The classifier is fully deterministic:

  1. Patterns are case-folded at load time and at the match site, so a vendor’s score is byte-stable across runs.
  2. The top-score tie-break is VendorId discriminant order: the lower the variant is declared in VendorId, the higher its priority when scores are equal.
  3. Confidence is top_score / (top_score + second_score), so a single matched vendor always reports 1.0.
  4. The ranked output is a Vec sorted by (score DESC, VendorId ASC). The evidence bundle is sorted by (source, signal) and deduplicated so the JSON form is byte-stable.

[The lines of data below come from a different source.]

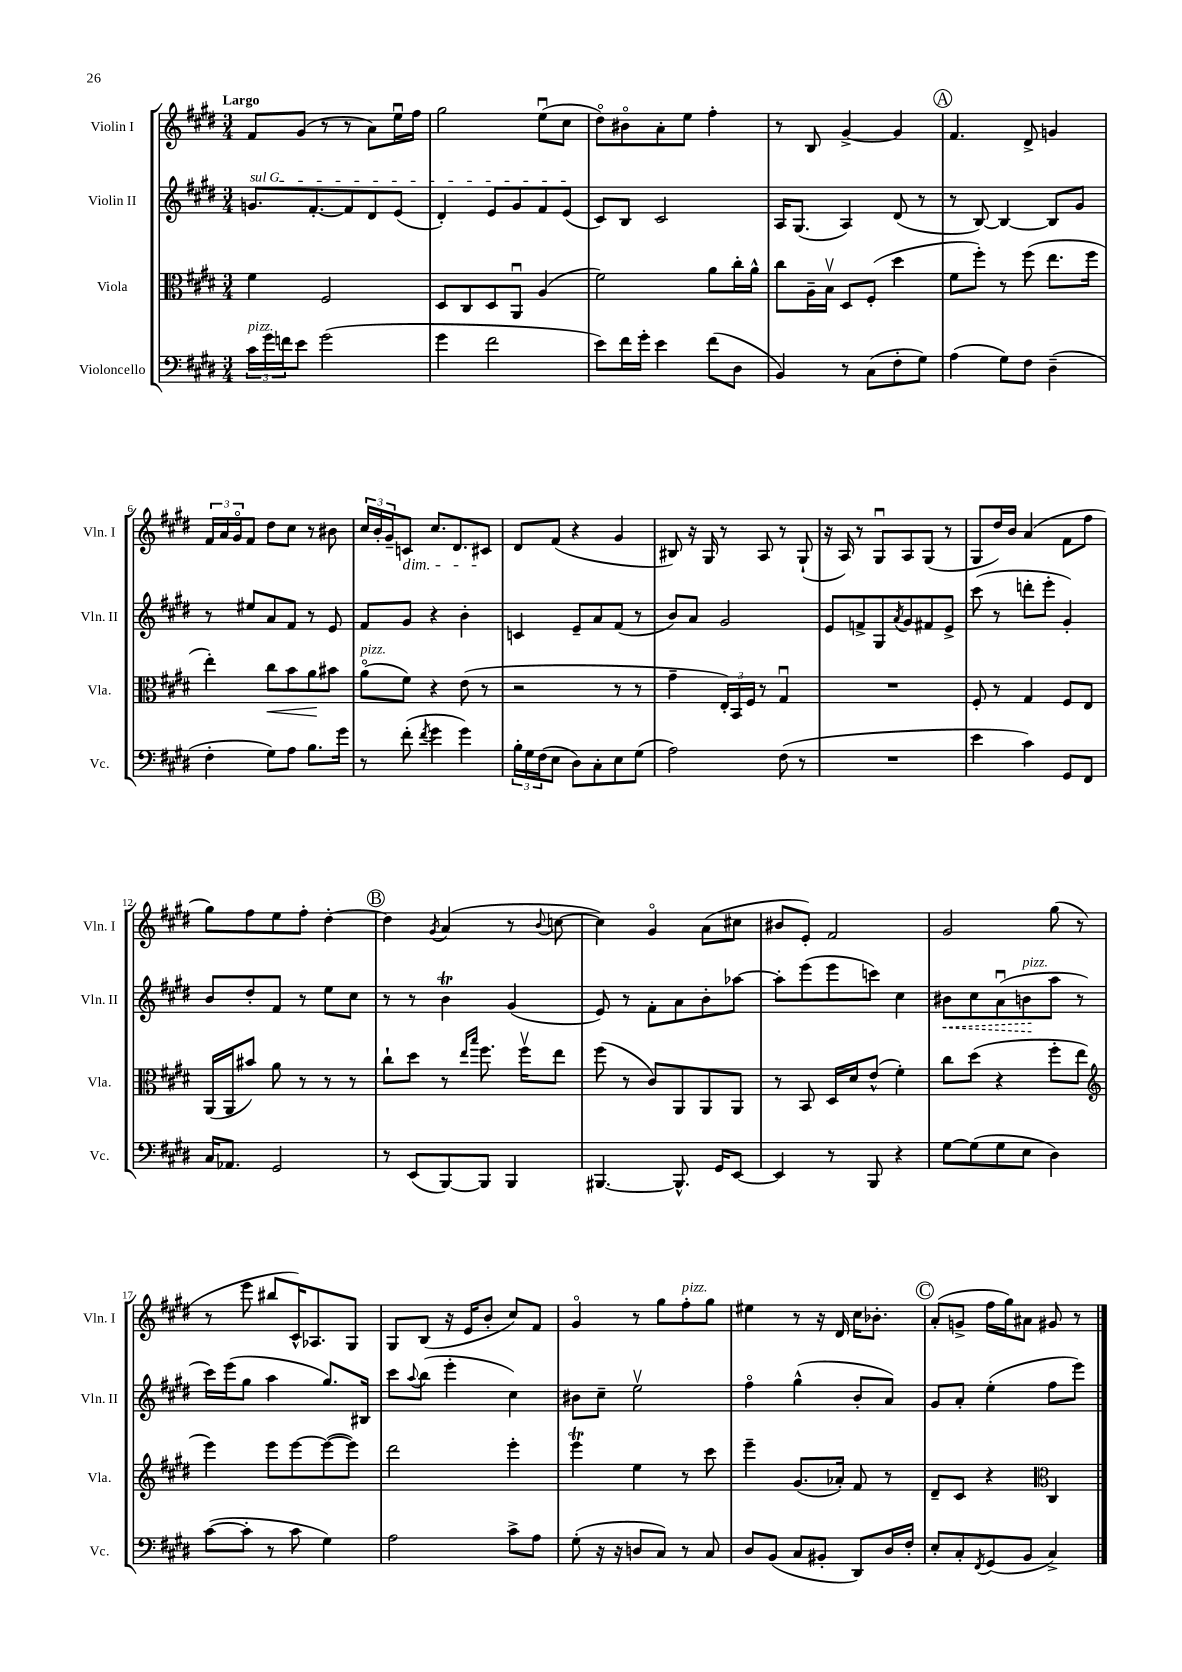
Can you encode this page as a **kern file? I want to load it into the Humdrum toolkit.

**kern	**kern	**kern	**kern
*staff4	*staff3	*staff2	*staff1
*clefF4	*clefC3	*clefG2	*clefG2
*k[f#c#g#d#]	*k[f#c#g#d#]	*k[f#c#g#d#]	*k[f#c#g#d#]
*M3/4	*M3/4	*M3/4	*M3/4
24c#	4f#	8.g	8f#
24g#	.	.	.
24f	.	.	.
8e	.	.	(8g#
.	.	[8.f#'	.
(2g#	2F#	.	8r
.	.	8f#]	8r
.	.	8d#	8a)
.	.	(8e	16eeu
.	.	.	16ff#
=	=	=	=
4g#	8D#	4d#')	2gg#
.	8C#	.	.
2f#	8D#	8e	.
.	8AAu	8g#	.
.	(4A	8f#	(8eeu
.	.	(8e	8cc#
=	=	=	=
8e)	2f#)	8c#)	8dd#o)
16f#	.	8B	8b#o
16g#'	.	.	.
4e	.	2c#	8a'
.	.	.	8ee
(8f#	8a	.	4ff#'
8D#	16cc#'	.	.
.	16a^^	.	.
=	=	=	=
4BB)	8cc#	16A	8r
.	.	(8.G#	.
.	16A~	.	8B
.	16Bv	.	.
8r	8D#	4A)	[4g#^
(8C#	(8F#'	.	.
8F#'	4dd#	(8d#	4g#]
8G#)	.	8r	.
=	=	=	=
(4A	8f#	8r	4.f#
.	8ff#')	[8B)	.
8G#)	8r	4B_	.
8F#	(8ff#	.	8d#^
(4D#~	8.ee	8B]	4g
.	.	8g#	.
.	16ff#	.	.
=	=	=	=
4F#'	4ee')	8r	24f#
.	.	.	24a
.	.	.	24g#o
.	.	8ee#	8f#
8G#)	8cc#	8a	8dd#
8A	8b	8f#	8cc#
8.B	8a	8r	8r
.	8b#	8e	8b#
16g#	.	.	.
=	=	=	=
8r	(8ao	8f#	24cc#
.	.	.	24b'
.	.	.	24g#~
(8f#'	8f#)	8g#	8c
8qf#	.	.	.
4g#	4r	4r	8.cc#
.	.	.	8.d#
4g#)	(8e	4b'	.
.	8r	.	8c#
=	=	=	=
24B'	2r	4c	8d#
24G#	.	.	.
(24F#	.	.	.
8E	.	.	(8f#
8D#)	.	8e~	4r
8C#'	.	8a	.
8E	8r	(8f#	4g#
(8G#	8r	8r	.
=	=	=	=
2A)	4g#~	8b)	8B#)
.	.	8a	16r
.	.	.	16G#
.	24E')	2g#	8r
.	24BB	.	.
.	24F#	.	.
.	8r	.	8A
(8F#	4G#u	.	8r
8r	.	.	(8G#`
=	=	=	=
2.r	2.r	8e	16r
.	.	.	16A)
.	.	8f^	8r
.	.	8G#	8G#u
.	.	8qa	.
.	.	8g#	8A
.	.	8f#	(8G#
.	.	8e^	8r
=	=	=	=
4e	8F#'	(8ccc#	8G#
.	8r	8r	16dd#)
.	.	.	16b
4c#)	4G#	8ddd'	(4a
.	.	8eee'	.
8GG#	8F#	4g#')	8f#
8FF#	8E	.	8ff#
=	=	=	=
16C#	(16AA	8b	8gg#)
8.AA-	16AA	.	.
.	8b#)	8dd#'	8ff#
2GG#	8a	8f#	8ee
.	8r	8r	8ff#'
.	8r	8ee	[4dd#'
.	8r	8cc#	.
=	=	=	=
8r	8cc#`	8r	4dd#]
(8EE	8dd#	8r	.
.	.	.	8qg#
[8BBB)	8r	4b	(4a
.	16qqee	.	.
.	16qqbb	.	.
8BBB]	8.ff#	.	.
4BBB	.	(4g#	8r
.	16ff#v	.	.
.	.	.	8qqb
.	8ee	.	[8cc
=	=	=	=
[4.BBB#	(8ff#	8e)	4cc])
.	8r	8r	.
.	8c#)	8f#'	4g#o
8.BBB#^^]	8AA	8a	.
.	8AA	8b'	(8a
16GG#	.	.	.
[8EE	8AA	[8aa-	8cc#
=	=	=	=
4EE]	8r	8aa-']	8b#
.	8BB	(8eee	8e')
8r	16D#	8eee	2f#
.	16d#	.	.
8BBB	(8e^^	8ccc)	.
4r	4f#')	4cc#	.
=	=	=	=
[8G#	8cc#	8b#	2g#
(8G#]	(8dd#	8cc#	.
8G#	4r	(8au	.
8E	.	8b	.
4D#)	8ff#'	8aa	(8gg#
.	8ee	8r	8r
=	=	=	=
*	*clefG2	*	*
([8c#	4eee)	16ccc#)	8r
.	.	(16eee	.
8c#']	.	8gg#	8eee
8r	8eee	4aa	8bb#
8c#	[8eee	.	16c#^^)
.	.	.	8.A-
4G#)	(8eee_	8.gg#)	.
.	8eee])	.	8G#
.	.	16B#	.
=	=	=	=
2A	2ddd#	8ccc#	8G#
.	.	8qqaa	.
.	.	(8bb	(8B
.	.	4eee'	16r
.	.	.	16e
.	.	.	8b'
8c#^	4eee'	4cc#)	8cc#)
8A	.	.	8f#
=	=	=	=
(8G#'	4eee	8b#	4g#o
16r	.	8cc#~	.
16r	.	.	.
8D	4ee	2eev	8r
8C#)	.	.	8gg#
8r	8r	.	8ff#'
8C#	8ccc#	.	8gg#
=	=	=	=
8D#	4eee~	4ff#o	4ee#
(8BB	.	.	.
8C#	(8.g#	(4gg#^^	8r
8BB#'	.	.	16r
.	16a-')	.	16d#
8DD#)	8f#	8b'	16cc#
.	.	.	8.b-'
16D#	8r	8a)	.
16F#'	.	.	.
=	=	=	=
8E'	8d#~	8g#	(8a'
8C#'	8c#	8a'	8g^
8qFF#	.	.	.
(8GG#	4r	(4ee'	16ff#
.	.	.	16gg#)
8BB	.	.	8a#
*	*clefC3	*	*
4C#^)	4C#	8ff#	8g#
.	.	8eee)	8r
==	==	==	==
*-	*-	*-	*-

§High-confidence threshold

The classifier carries a configurable threshold (DEFAULT_HIGH_CONFIDENCE_THRESHOLD = 0.60). The VendorClassification::is_high_confidence flag is set when the top vendor’s confidence crosses the threshold. Callers can override the threshold via VendorClassifier::with_threshold.

§Feature flag

The module is default-on and lives in crates/stygian-charon/src/vendor_classifier/. It adds two new public types (VendorClassification and the underlying VendorScore) and a single additive field on crate::bundle::DiagnosticBundle (gated by #[serde(default, skip_serializing_if = "Option::is_none")]). No new feature gate is introduced because the additions are purely additive.

§Example

use stygian_charon::vendor_classifier::{VendorClassifier, VendorId, EvidenceSource};
use std::collections::BTreeMap;

let classifier = VendorClassifier::with_builtin_defaults();
let cookies = vec!["datadome=xyz; path=/".to_string()];
let mut headers = BTreeMap::new();
headers.insert("x-datadome".to_string(), "protected".to_string());
headers.insert("x-datadome-cid".to_string(), "abc".to_string());
let body = Some("captcha-delivery.com iframe");
let url = "https://www.example.com/cdn-cgi/challenge-platform";

let classification = classifier.classify(&cookies, &headers, body, url);
assert_eq!(classification.top_vendor, VendorId::DataDome);
assert!(classification.is_high_confidence);
assert!(classification.evidence.source_summary.contains_key(&EvidenceSource::Cookie));

Structs§

Evidence
One matched signal in the evidence bundle.
EvidenceBundle
Bundle of every Evidence item the classifier observed, plus a per-source count summary.
VendorClassification
Full vendor classification output.
VendorClassifier
Vendor-classification engine.
VendorDefinition
One vendor’s signal catalogue. Multiple vendors can ship definitions; the crate::vendor_classifier::VendorClassifier consumes them all and ranks the matches.
VendorScore
Per-vendor scorecard returned by the classifier.
VendorSignal
One signal row from a vendor definition’s [[signals]] table.

Enums§

EvidenceSource
Where a single classifier signal came from.
VendorError
Errors returned by vendor-definition validation and loading.
VendorId
Stable identifier for an anti-bot vendor.

Constants§

DEFAULT_HIGH_CONFIDENCE_THRESHOLD
Default confidence threshold for the VendorClassification::is_high_confidence flag.

Functions§

parse_vendor_definition
Parse a raw TOML payload into a VendorDefinition.